__DIRECTIONS FOR THIS TASK__
Copy the material from its start through the line containing "dist [0.001329, 0.000171]", inclusive, substituting "upper-left" for "top-left" and changing nothing else. Leave the pictures out of your copy.

__COLLECTED MATERIAL__
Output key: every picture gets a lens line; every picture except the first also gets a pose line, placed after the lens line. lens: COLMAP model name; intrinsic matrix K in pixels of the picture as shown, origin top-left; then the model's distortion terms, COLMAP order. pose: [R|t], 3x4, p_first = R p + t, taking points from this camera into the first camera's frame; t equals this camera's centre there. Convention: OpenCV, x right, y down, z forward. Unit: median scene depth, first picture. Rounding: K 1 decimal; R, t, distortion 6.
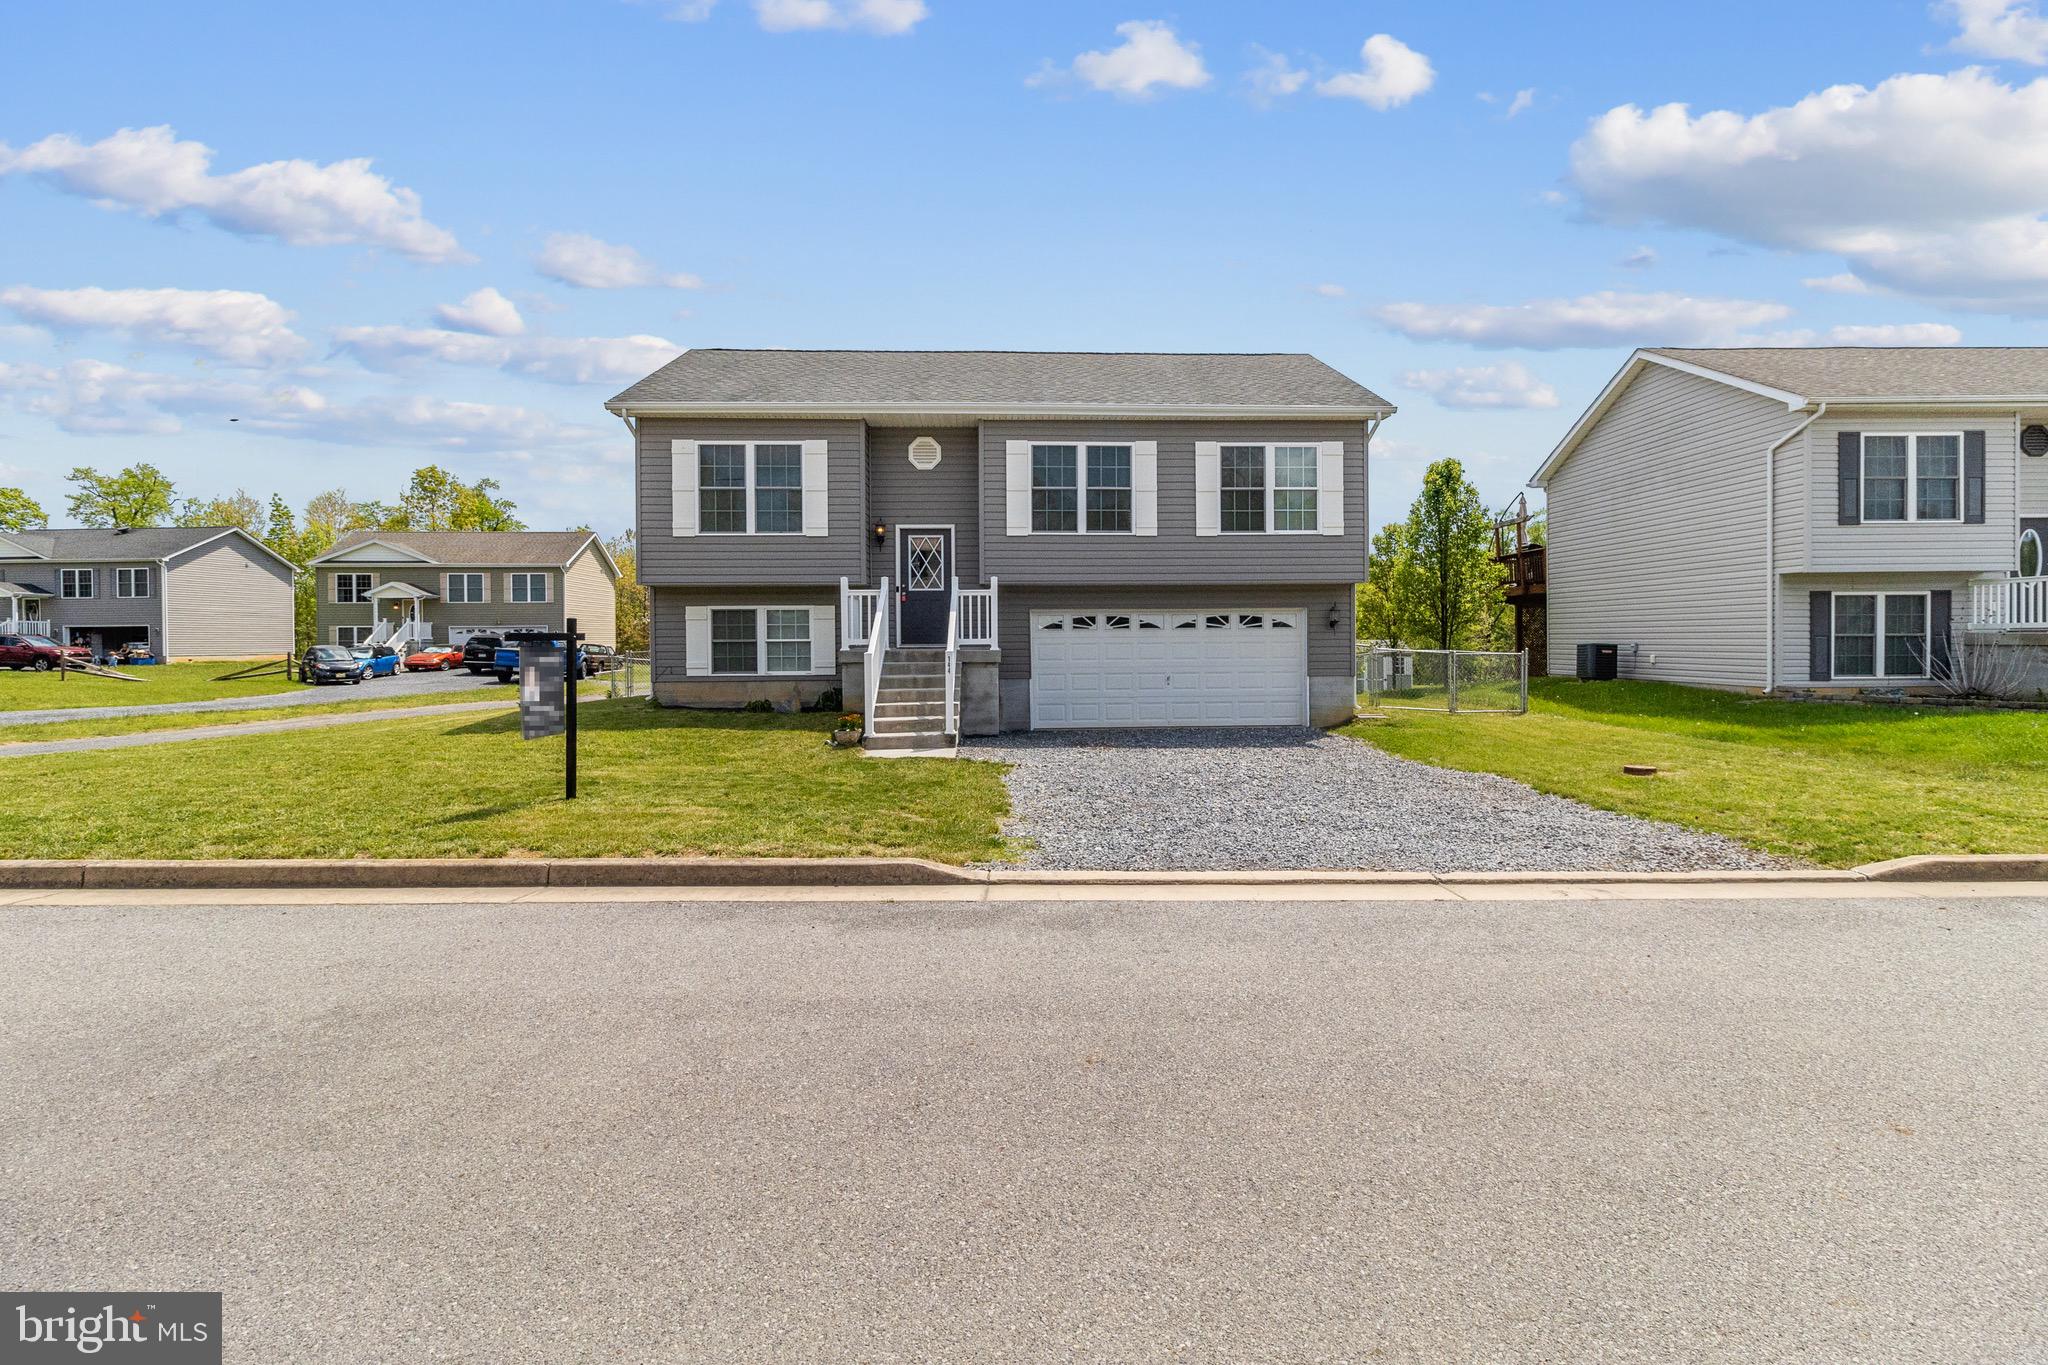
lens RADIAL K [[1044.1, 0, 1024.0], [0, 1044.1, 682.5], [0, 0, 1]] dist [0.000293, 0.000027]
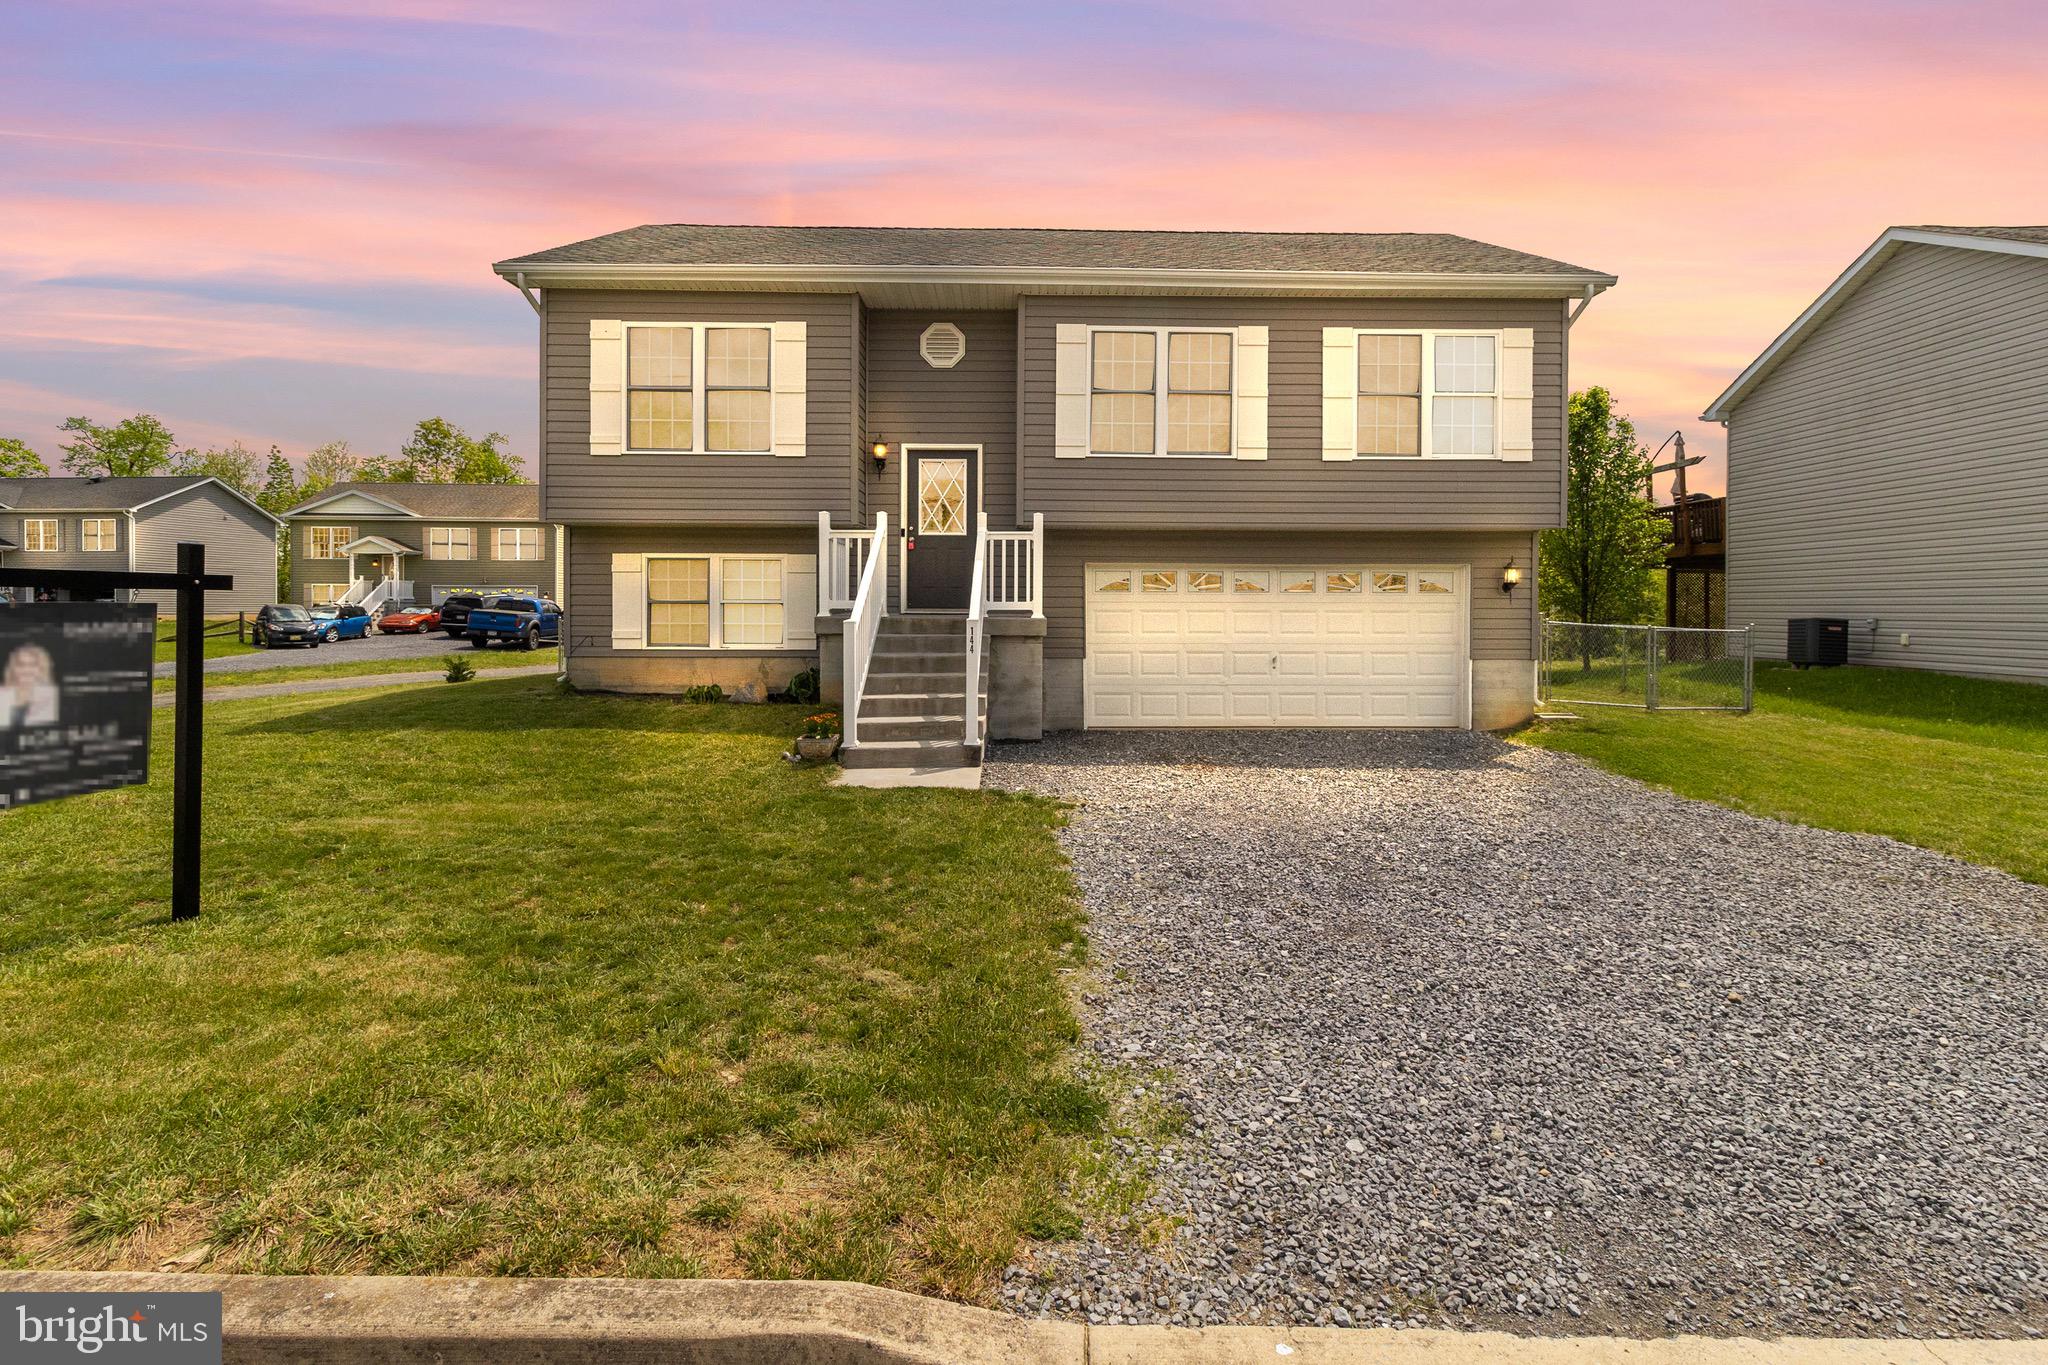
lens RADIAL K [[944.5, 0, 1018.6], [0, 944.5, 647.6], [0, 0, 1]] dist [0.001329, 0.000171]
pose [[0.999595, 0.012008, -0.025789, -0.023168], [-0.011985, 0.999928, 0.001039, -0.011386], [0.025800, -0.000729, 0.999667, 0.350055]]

__RESPONSE TO THIS EXERCISE__
Output key: every picture gets a lens line; every picture except the first also gets a pose line, placed after the lens line. lens: COLMAP model name; intrinsic matrix K in pixels of the picture as shown, origin upper-left; then the model's distortion terms, COLMAP order. pose: [R|t], 3x4, p_first = R p + t, taking points from this camera into the first camera's frame; t equals this camera's centre there. Convention: OpenCV, x right, y down, z forward. Unit: median scene depth, first picture. Rounding: K 1 decimal; R, t, distortion 6.
lens RADIAL K [[1044.1, 0, 1024.0], [0, 1044.1, 682.5], [0, 0, 1]] dist [0.000293, 0.000027]
lens RADIAL K [[944.5, 0, 1018.6], [0, 944.5, 647.6], [0, 0, 1]] dist [0.001329, 0.000171]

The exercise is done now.